Begitu buka halaman pertama dijamin langsung pengen cepat baca halaman berikutnya. Dibuka dengan "Perempuan terlalu mencintai yang bahkan sudah pergi. Namun, buta melihat kasih yang begitu besar, yang membuat seseorang selalu tinggal."
Dilanjutkan dengan, perempuan hidup dengan penuh harapan. Bahwa di suatu hari yang disinari mentari, akan datang seorang pangeran. (Auto meleleh bacanya)

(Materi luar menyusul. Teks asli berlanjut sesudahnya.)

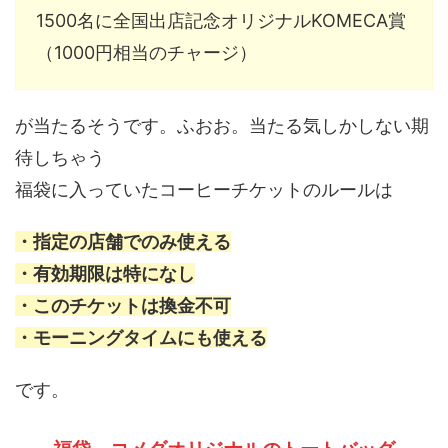
1500名に全国出店記念オリジナルKOMECA賞
（1000円相当のチャージ）
が当たるそうです。ふおお。当たる気しかしない期
待しちゃう
福袋に入っていたコーヒーチケットのルールは
・指定の店舗でのみ使える
・有効期限は特になし
・このチケットは換金不可
・モーニングタイムにも使える
です。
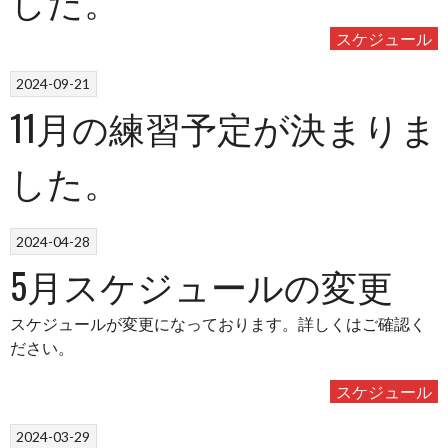
スケジュール
2024-09-21
11月の練習予定が決まりま
した。
2024-04-28
5月スケジュールの変更
スケジュール
が変更になっております。詳しくはご確認く
ださい。
スケジュール
2024-03-29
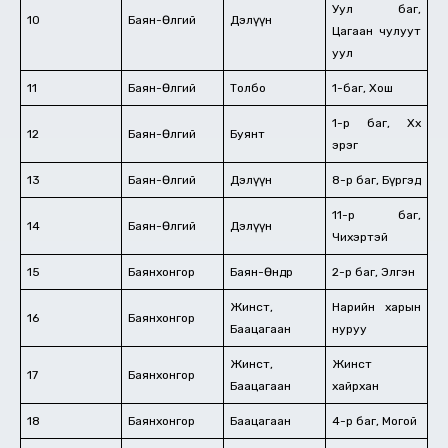
Уул баг,
10
Баян-Өлгий
Дэлүүн
Цагаан чулуут
уул
11
Баян-Өлгий
Толбо
1-баг, Хош
1-р баг, Хөх
12
Баян-Өлгий
Буянт
эрэг
13
Баян-Өлгий
Дэлүүн
8-р баг, Бүргэд
11-р баг,
14
Баян-Өлгий
Дэлүүн
Чихэртэй
15
Баянхонгор
Баян-Өндөр
2-р баг, Элгэн
Жинст,
Нарийн харын
16
Баянхонгор
Баацагаан
нуруу
Жинст,
Жинст
17
Баянхонгор
Баацагаан
хайрхан
18
Баянхонгор
Баацагаан
4-р баг, Могой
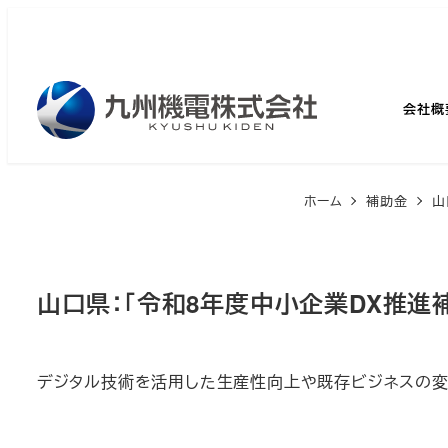
メ
イ
ン
コ
会社概
ン
テ
ン
ホーム
補助金
山
ツ
へ
移
山口県：「令和8年度中小企業DX推進
動
デジタル技術を活用した生産性向上や既存ビジネスの変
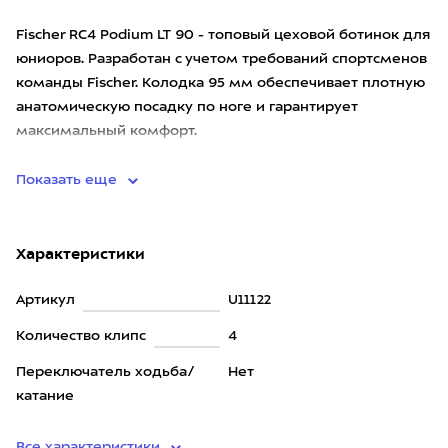
Fischer RC4 Podium LT 90 - топовый цеховой ботинок для
юниоров. Разработан с учетом требований спортсменов
команды Fischer. Колодка 95 мм обеспечивает плотную
анатомическую посадку по ноге и гарантирует
максимальный комфорт.
Идеальный выбор для легких спортс
Показать еще
Характеристики
Артикул
U11122
Количество клипс
4
Переключатель ходьба/
Нет
катание
Все характеристики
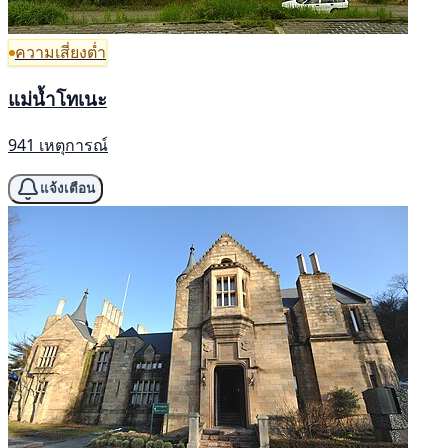
ความเสี่ยงต่ำ
แม่น้ำโทเนะ
941 เหตุการณ์
แจ้งเตือน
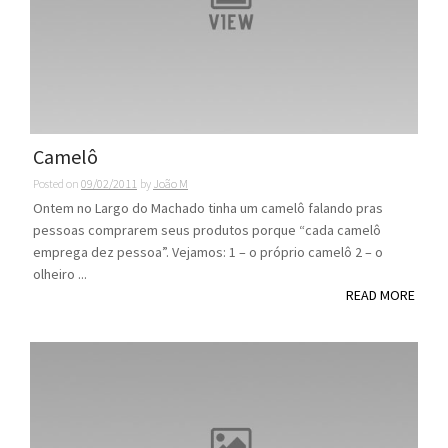
Camelô
Posted on
09/02/2011
by
João M
Ontem no Largo do Machado tinha um camelô falando pras
pessoas comprarem seus produtos porque “cada camelô
emprega dez pessoa”. Vejamos: 1 – o próprio camelô 2 – o
olheiro ...
READ MORE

Lanjut mba Tia, bila engkau saat ini ragu atas hubungan yang tak jelas komitmennya, mengapa mau membuang waktu? Lebih baik memantapkan diri untuk jodohmu di masa depan nanti. (Tuh guys)
Kalau ditelaah, dalam sebuah hubungan harus ada komitmen yang jelas. Kemana arah dan langkahnya. Apalagi jika sudah menginjak usia seperempat abad. Mulai terasa dihantui oleh undangan yang silih berganti. Mending yang ada pasangan, lah yang jomblo.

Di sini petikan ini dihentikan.